Лучше все-таки без кресла, оно слишком массивное и забивает саму фигуру.
— Зачем вы ломаете?!
— Вас я не трогаю.
— И правильно делаете. Я-то дров наломал… Лагерная этика, если применимо это определение к антигуманной структуре, вещь непростая. Я совершил энное число проступков, идущих вразрез с моралью. Иначе не сидел бы тут перед вами в вальяжной позе, а отправился бы в тартарары вместе с авторами тех вещей, в буфете, включая Пьеро с лошадкой. Продолжать морочить вам голову?
— Да.
— Большой подмогой явились стерилизаторы и прочие инструменты, которые доставили в Терезин из опустошенных еврейских больниц в Германии. Врачи работали зверски, по двадцать часов в сутки. Результаты были разными — хорошими и не очень. В переполненном гетто начались инфекции. Они давали осложнения. В 1942 году смертность достигла ста сорока человек в день. Их не убивали, они умирали сами. Было холодно, умирали быстро.
Долгое время мы оперировали при свечах. До сего дня не могу себе представить, как мы могли сделать столько сложных операций за день. Плюс аборты. Рожать запрещалось, а противозачаточных средств не было. Моей Элишке не повезло, и она осталась бесплодной. А мы так мечтали о детях… А вот жене Гонды Редлиха разрешили родить, а потом отправили в газ с шестимесячным малышом.
— А где Элишка?
— Появится. Как только я доскажу свою сагу. Мы оперировали и после мая сорок пятого года. С армией пришло много раненых русских, их мы тоже оперировали, пока Красная армия строила свой лазарет. Помню одного подполковника с раздробленной рукой, он подорвался на ручной гранате. Наша медсестра дала ему свою кровь и заразилась тифом. К счастью, выжила.

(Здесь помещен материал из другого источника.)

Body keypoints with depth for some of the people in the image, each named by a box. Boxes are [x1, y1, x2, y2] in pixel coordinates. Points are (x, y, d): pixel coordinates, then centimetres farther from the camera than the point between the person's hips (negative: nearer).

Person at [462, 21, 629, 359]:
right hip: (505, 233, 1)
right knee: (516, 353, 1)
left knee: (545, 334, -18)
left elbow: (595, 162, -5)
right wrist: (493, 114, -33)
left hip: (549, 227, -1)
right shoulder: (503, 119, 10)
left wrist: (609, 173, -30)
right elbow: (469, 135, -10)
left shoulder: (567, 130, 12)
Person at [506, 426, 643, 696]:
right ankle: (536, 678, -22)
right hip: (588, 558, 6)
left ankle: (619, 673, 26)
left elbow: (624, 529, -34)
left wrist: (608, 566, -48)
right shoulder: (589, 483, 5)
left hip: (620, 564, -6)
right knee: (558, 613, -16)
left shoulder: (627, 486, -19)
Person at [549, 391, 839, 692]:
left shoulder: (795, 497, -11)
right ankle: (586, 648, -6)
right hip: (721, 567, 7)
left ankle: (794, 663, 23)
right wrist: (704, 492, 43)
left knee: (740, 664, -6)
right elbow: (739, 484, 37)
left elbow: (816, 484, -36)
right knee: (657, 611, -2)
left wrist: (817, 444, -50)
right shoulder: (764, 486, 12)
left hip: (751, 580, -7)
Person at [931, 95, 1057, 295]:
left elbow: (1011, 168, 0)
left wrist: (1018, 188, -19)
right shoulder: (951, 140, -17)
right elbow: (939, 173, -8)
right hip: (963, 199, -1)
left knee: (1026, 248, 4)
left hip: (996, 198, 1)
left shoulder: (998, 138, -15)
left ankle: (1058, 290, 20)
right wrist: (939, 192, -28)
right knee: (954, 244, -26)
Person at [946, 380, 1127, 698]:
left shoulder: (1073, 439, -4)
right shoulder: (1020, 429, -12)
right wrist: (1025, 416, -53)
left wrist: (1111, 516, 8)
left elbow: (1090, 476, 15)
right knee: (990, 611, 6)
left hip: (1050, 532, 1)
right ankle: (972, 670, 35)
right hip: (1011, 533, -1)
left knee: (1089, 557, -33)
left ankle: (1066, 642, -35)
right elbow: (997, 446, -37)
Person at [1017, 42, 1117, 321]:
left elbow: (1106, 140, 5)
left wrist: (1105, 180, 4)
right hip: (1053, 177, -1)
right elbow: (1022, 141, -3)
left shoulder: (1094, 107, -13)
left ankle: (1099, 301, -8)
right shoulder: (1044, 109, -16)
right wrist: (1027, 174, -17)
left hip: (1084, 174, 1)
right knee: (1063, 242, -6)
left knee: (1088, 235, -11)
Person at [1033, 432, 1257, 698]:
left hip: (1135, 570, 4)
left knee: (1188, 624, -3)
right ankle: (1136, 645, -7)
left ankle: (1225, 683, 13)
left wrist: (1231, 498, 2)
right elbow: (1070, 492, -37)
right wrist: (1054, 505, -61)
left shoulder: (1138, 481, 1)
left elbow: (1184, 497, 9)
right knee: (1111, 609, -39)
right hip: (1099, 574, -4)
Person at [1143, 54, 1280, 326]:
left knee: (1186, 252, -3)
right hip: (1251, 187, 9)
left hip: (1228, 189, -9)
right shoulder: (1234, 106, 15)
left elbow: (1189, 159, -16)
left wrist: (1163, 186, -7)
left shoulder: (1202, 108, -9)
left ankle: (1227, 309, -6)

Послышались шаги откуда-то сверху — я не заметила, что в комнате была лестница на второй этаж. По ступенькам медленно и плавно сходила пожилая женщина в брючках и оранжевом свитере, вокруг головы вился редкий пушок, на некогда точеных пальцах, подпорченных артритом, сверкали тяжелые перстни.
— Элишка, это Лена, гостья из Москвы, — представил меня доктор Шпрингер. — Помочь накрыть на стол?
— Обед запаздывает на двадцать минут, — сказала она и взглянула на лепку.
Царственная улыбка озарила лицо с тонкими чертами.
— Эрих, вылитый, особенно поза! — всплеснула руками Элишка. — Ты видел?
— Нет, пока что я служу моделью и кормлю скульпторшу кошмарами.
— Но к чему ей твои кошмары?
— Она за этим приехала, а я угождаю дамам, — доктор Шпрингер смежил веки и принял исходную позу. — Собственно, мы дошли до сорок пятого года, так что хронологически я перед вами отчитался.
— Я еще не долепила.
— Тогда задавайте вопросы.
— Проверю утку, — сказала Элишка и плавно удалилась.
— Она об этом слышать не может, признаться, я тоже, — тяжело вздохнул доктор Шпрингер, — но говорить могу. Спрашивайте.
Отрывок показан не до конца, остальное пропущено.